A server MAY supply one or more CSP policies in HTTP response header fields named Content-Security-Policy-Report-Only along with the protected document.

If a server supplies at least one Content-Security-Policy-Report-Only header field in an HTTP response, the server MUST NOT supply any Content-Security-Policy header fields.

Upon receiving an HTTP response containing at least one Content-Security-Policy-Report-Only header field, the user agent MUST monitor the combination of all the policies contained in these header fields.

HTML meta Element

The server MAY supply a CSP policy in an HTML meta element with an http-equiv attribute that is a case insensitive match for either Content-Security-Policy or Content-Security-Policy-Report-Only.

Add the following entries to the pragma directives for the meta element:

Content security policy (http-equiv="content-security-policy")
  1. If the document already has a csp-policy, abort these steps.
  2. If the meta element lacks a content attribute, abort these steps.
  3. Enforce the CSP policy contained in the content attribute of the meta element.
Content security policy, report only (http-equiv="content-security-policy-report-only")
  1. If the document already has a csp-policy, abort these steps.
  2. If the meta element lacks a content attribute, abort these steps.
  3. Monitor the CSP policy contained in the content attribute of the meta element.

Syntax

Policies

A CSP policy consists of a U+003B SEMICOLON (;) delimited list of directives:

policy            = directive-list
directive-list    = [ directive *( ";" [ directive ] ) ]

Each directive consists of a directive-name and (optionally) a directive-value:

directive         = *WSP [ directive-name [ WSP directive-value ] ]
directive-name    = 1*( ALPHA / DIGIT / "-" )
directive-value   = *( WSP / <VCHAR except ";"> )

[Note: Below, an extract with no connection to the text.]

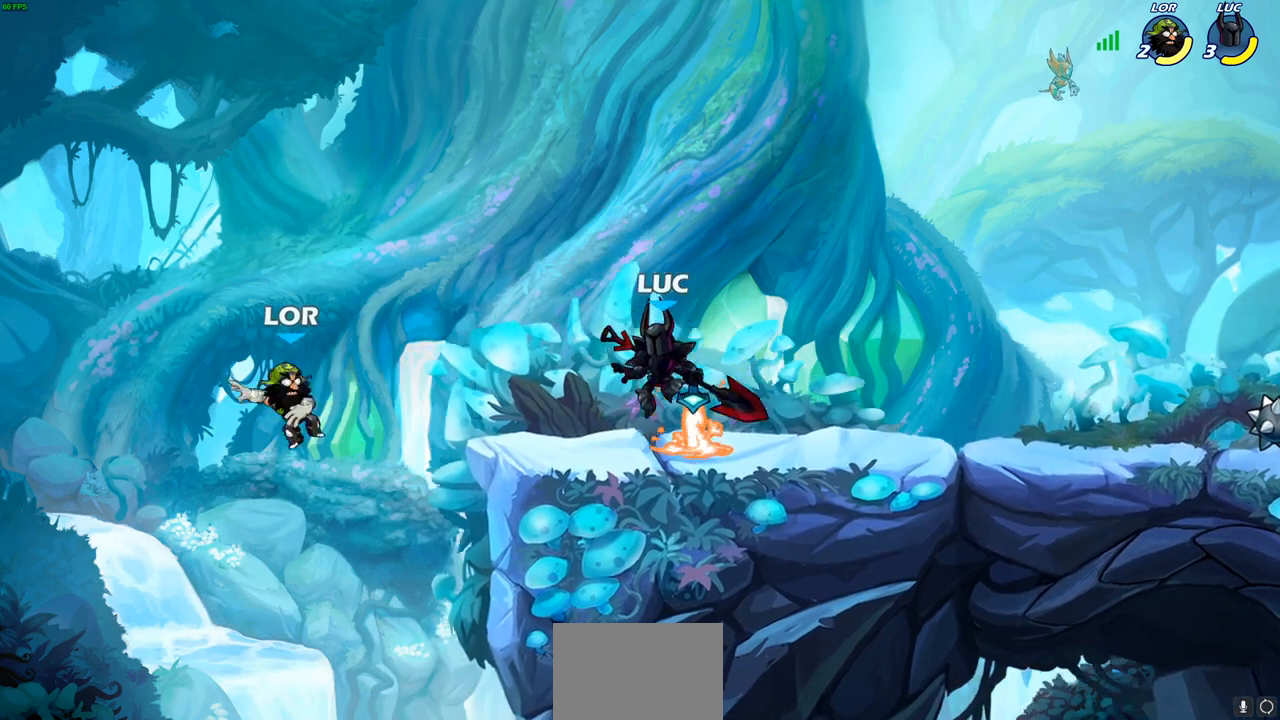
{"buttons": [], "left_stick": "down-left", "right_stick": "center", "events": [[67, "CROSS", "down"], [167, "left_stick", "center"], [217, "CROSS", "up"], [367, "left_stick", "down-left"]]}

To parse a CSP policy policy, the user agent MUST use an algorithm equivalent to the following:

  1. Let the set of directives be the empty set.
  2. For each token returned by strictly splitting the string policy on the character U+003B SEMICOLON (;):
    1. Skip whitespace.
    2. Collect a sequence of characters that are not space characters. The collected characters are the directive name.
    3. If position doesn't point past the end of the token, skip ahead one character (which must be a space character).
    4. The remaining characters in token (if any) are the directive value.
    5. If the set of directives already contains a directive with name directive name, ignore this instance of the directive and continue to the next token.
    6. Add a directive to the set of directives with name directive name and value directive value.
  3. Return the set of directives.

Source List

Many CSP directives use a value consisting of a source list.

Each source expression in the source list represents a location from which content of the specified type can be retrieved. For example, the source expression 'self' represents the set of URIs which are in the same origin as the protected document and the source expression 'unsafe-inline' represents content supplied inline in the document itself.

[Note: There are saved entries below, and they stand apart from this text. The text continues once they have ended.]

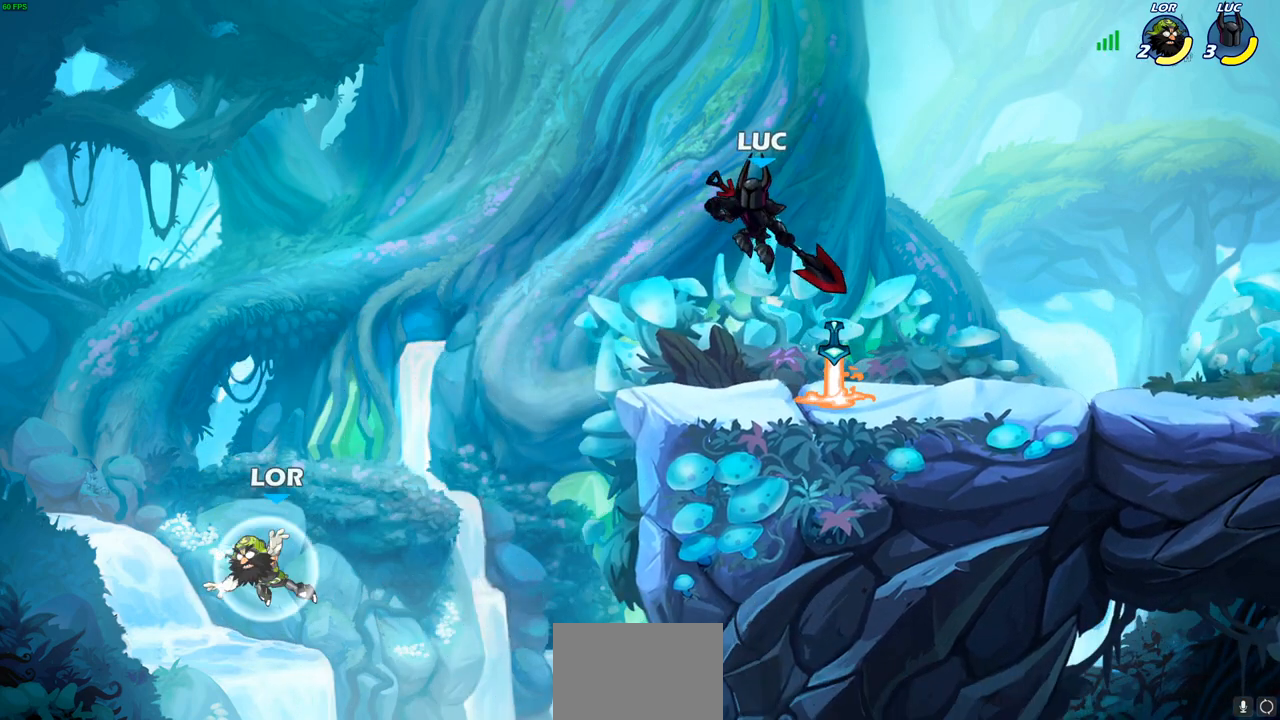
{"buttons": [], "left_stick": "center", "right_stick": "center", "events": [[200, "left_stick", "center"]]}
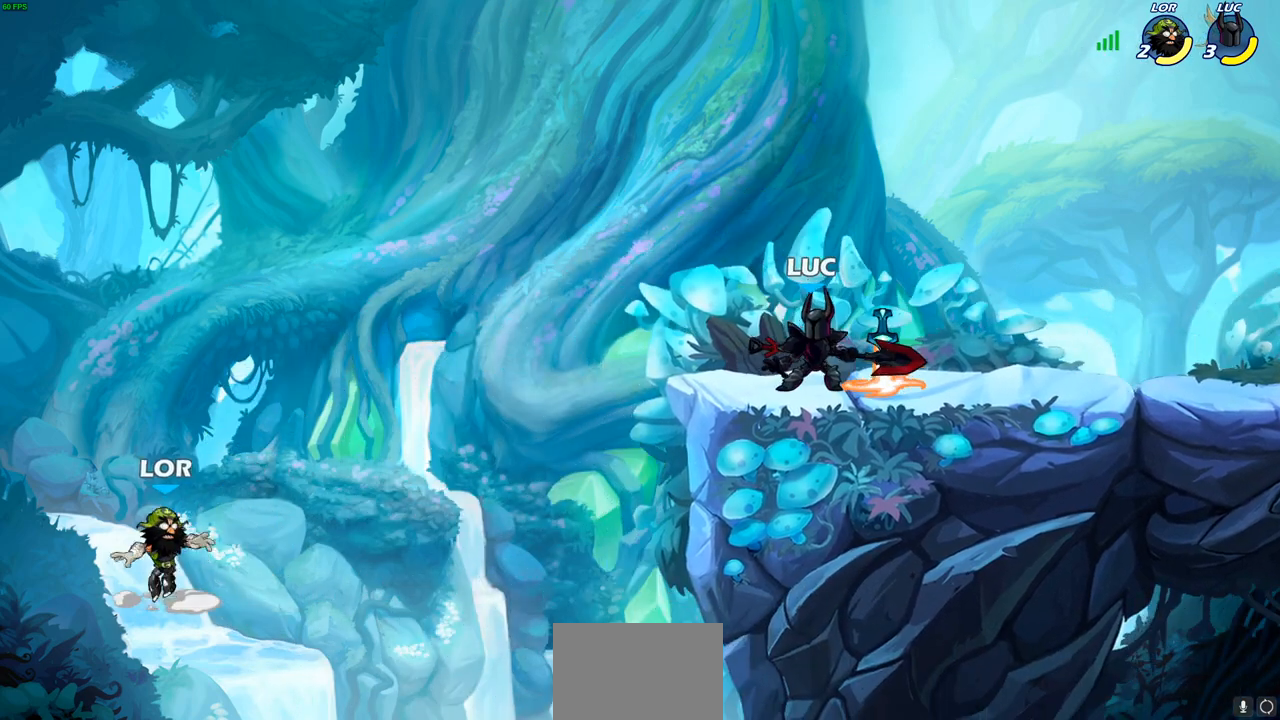
{"buttons": [], "left_stick": "center", "right_stick": "center", "events": []}
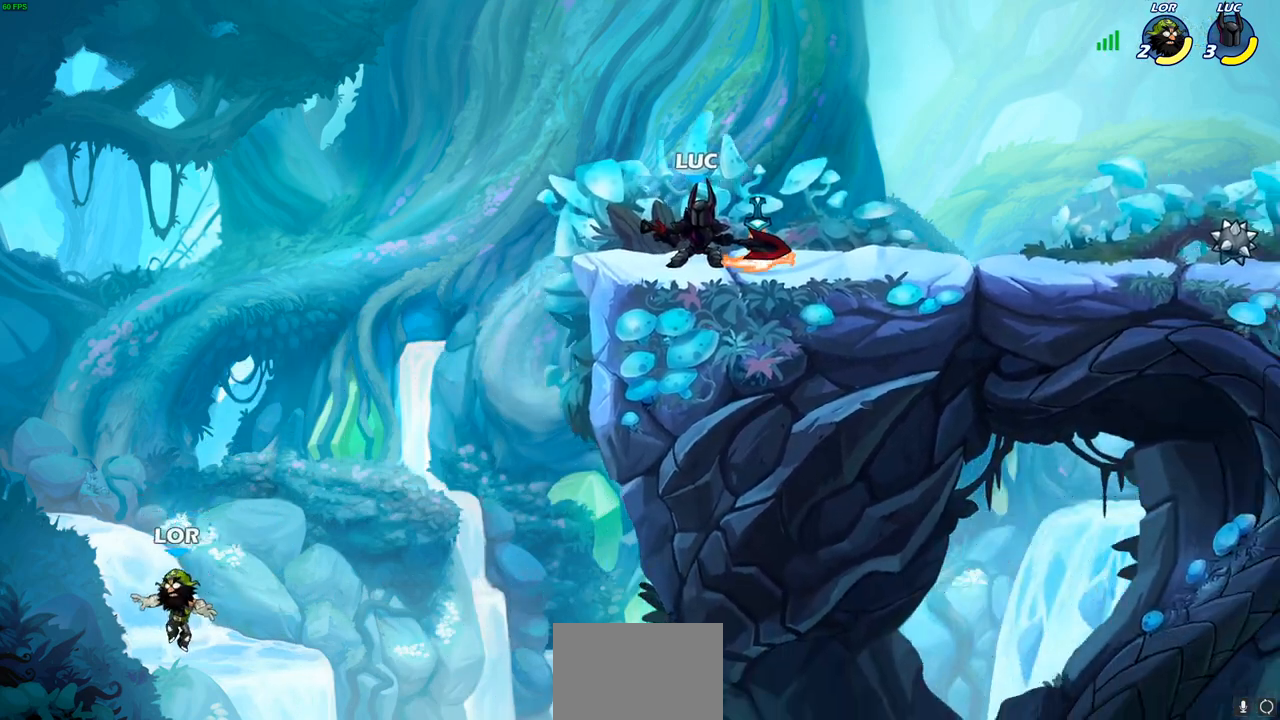
{"buttons": [], "left_stick": "center", "right_stick": "center", "events": []}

source-list       = *WSP [ source-expression *( 1*WSP source-expression ) *WSP ]
                  / *WSP "'none'" *WSP
source-expression = scheme-source / host-source / keyword-source
scheme-source     = scheme ":"
host-source       = ( [ scheme "://" ] host [ port ] )
keyword-source    = "'self'" / "'unsafe-inline'" / "'unsafe-eval'"
scheme            = <scheme> production from RFC 3986
host              = "*" / [ "*." ] 1*host-char *( "." 1*host-char )
host-char         = ALPHA / DIGIT / "-"
port              = ":" ( 1*DIGIT / "*" )

To parse a source list source list, the user agent MUST use an algorithm equivalent to the following:

  1. If source list (with leading and trailing whitespace stripped) is a case insensitive match for the string 'none' (including the quotation marks), return the empty set.
  2. Let the set of source expressions be the empty set.
  3. For each token returned by splitting source list on spaces, if the token matches the grammar for source-expression, add the token to the set of source expressions.
  4. Return the set of source expressions.

To check whether a URI matches a source expression, the user agent MUST use an algorithm equivalent to the following:

  1. If the source expression a single U+002A ASTERISK character (*), then return does match.
  2. If the source expression matches the grammar for scheme-source, then the URI matches the source expression of the URI's scheme is a case-insensitive match for the source expression's scheme.
  3. Otherwise, if the source expression matches the grammar for host-source:
    1. If the URI does not contain a host, then return does not match.
    2. Let scheme, host, and port be the scheme, host, and port of the URI, respectively. If the URI does not have a port, then let port be the default port for scheme.
    3. If the source expression has a scheme that is not a case insensitive match for scheme, then return does not match.
    4. If scheme is not a case insensitive match for the scheme of the protected document's URI, then return does not match.
      FIXME: Should we allow HTTPS when the document's scheme is HTTP?
    5. If the first character of the source expression's host is an U+002A ASTERISK character (*) and the remaining characters, including the leading U+002E FULL STOP character (.), are not a case insensitive match for the rightmost characters of host, then return does not match.
    6. If host is not a case insensitive match for the source expression's host, then return does not match.
    7. If the source expression does not contain a port and port is not the default port for scheme, then return does not match.
    8. If the source expression does contain a port that (a) does not contain an U+002A ASTERISK character (*) and (b) does not represent the same number as port, then return does not match.
    9. Return does match.
  4. Otherwise, if the source expression is a case insensitive match for 'self' (including the quotation marks), then return the URI matches the source expression if the URI has the same scheme, host, and port as the document's URI.
  5. Otherwise, the URI does not match the source expression.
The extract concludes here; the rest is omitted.